*SUPPLIED ENTRIES*
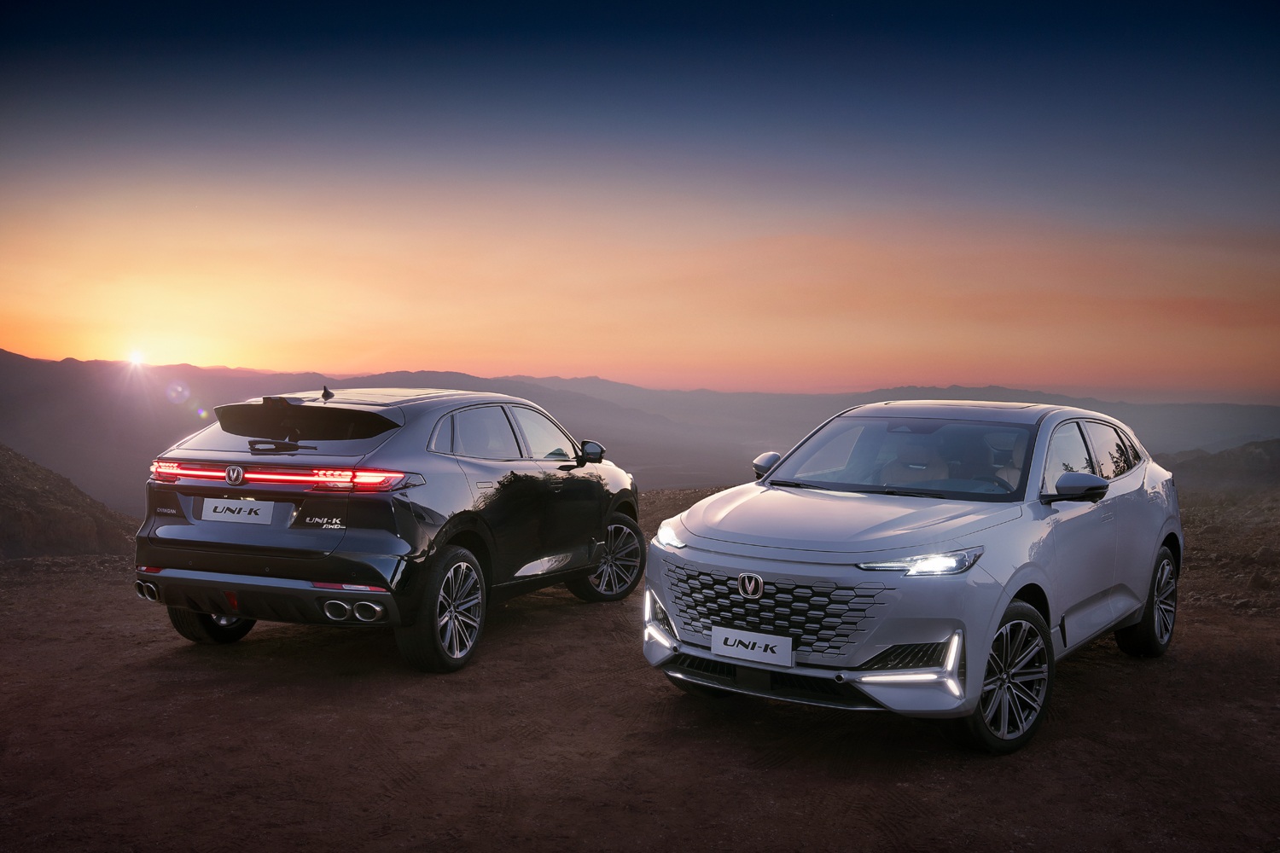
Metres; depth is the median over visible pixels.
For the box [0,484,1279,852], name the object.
dirt ground
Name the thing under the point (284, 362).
sky
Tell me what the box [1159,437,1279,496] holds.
hill
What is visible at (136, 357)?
sun
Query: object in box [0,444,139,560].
rocky hill
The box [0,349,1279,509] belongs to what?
mountain range
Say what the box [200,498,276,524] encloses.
license plate
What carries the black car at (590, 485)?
on the dirt ground
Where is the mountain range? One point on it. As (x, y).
(574, 381)
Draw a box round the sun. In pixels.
[124,347,148,367]
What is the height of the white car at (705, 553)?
1.381 m
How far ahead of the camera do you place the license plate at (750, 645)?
5.15 m
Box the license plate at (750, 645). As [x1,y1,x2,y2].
[711,625,795,667]
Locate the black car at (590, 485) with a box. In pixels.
[132,383,639,673]
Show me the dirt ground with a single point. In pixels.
(567, 615)
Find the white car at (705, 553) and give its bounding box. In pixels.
[640,401,1185,754]
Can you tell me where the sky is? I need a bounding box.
[0,0,1279,403]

*YOUR INSTRUCTIONS*
Copy all of the listing word for word, minus the images.

*PROBLEM SOLUTION*
Metres; depth is the median over visible pixels.
For the box [0,484,1279,852], name the object.
dirt ground
Name the thing under the point (284, 362).
sky
Tell me what the box [1159,437,1279,496] holds.
hill
What is visible at (136, 357)?
sun
Query: object in box [0,444,139,560].
rocky hill
The box [0,349,1279,509] belongs to what?
mountain range
Say what the box [200,498,276,524] encloses.
license plate
What carries the black car at (590, 485)?
on the dirt ground
Where is the mountain range? One point on it. As (x, y).
(574, 381)
Draw a box round the sun. In pixels.
[124,347,148,367]
What is the height of the white car at (705, 553)?
1.381 m
How far ahead of the camera do you place the license plate at (750, 645)?
5.15 m
Box the license plate at (750, 645). As [x1,y1,x2,y2].
[711,625,795,667]
Locate the black car at (590, 485) with a box. In pixels.
[132,383,639,673]
Show me the dirt ground with a single point. In pixels.
(567, 615)
Find the white car at (705, 553) and give its bounding box. In pixels.
[640,401,1185,754]
Can you tell me where the sky is? I need a bounding box.
[0,0,1279,403]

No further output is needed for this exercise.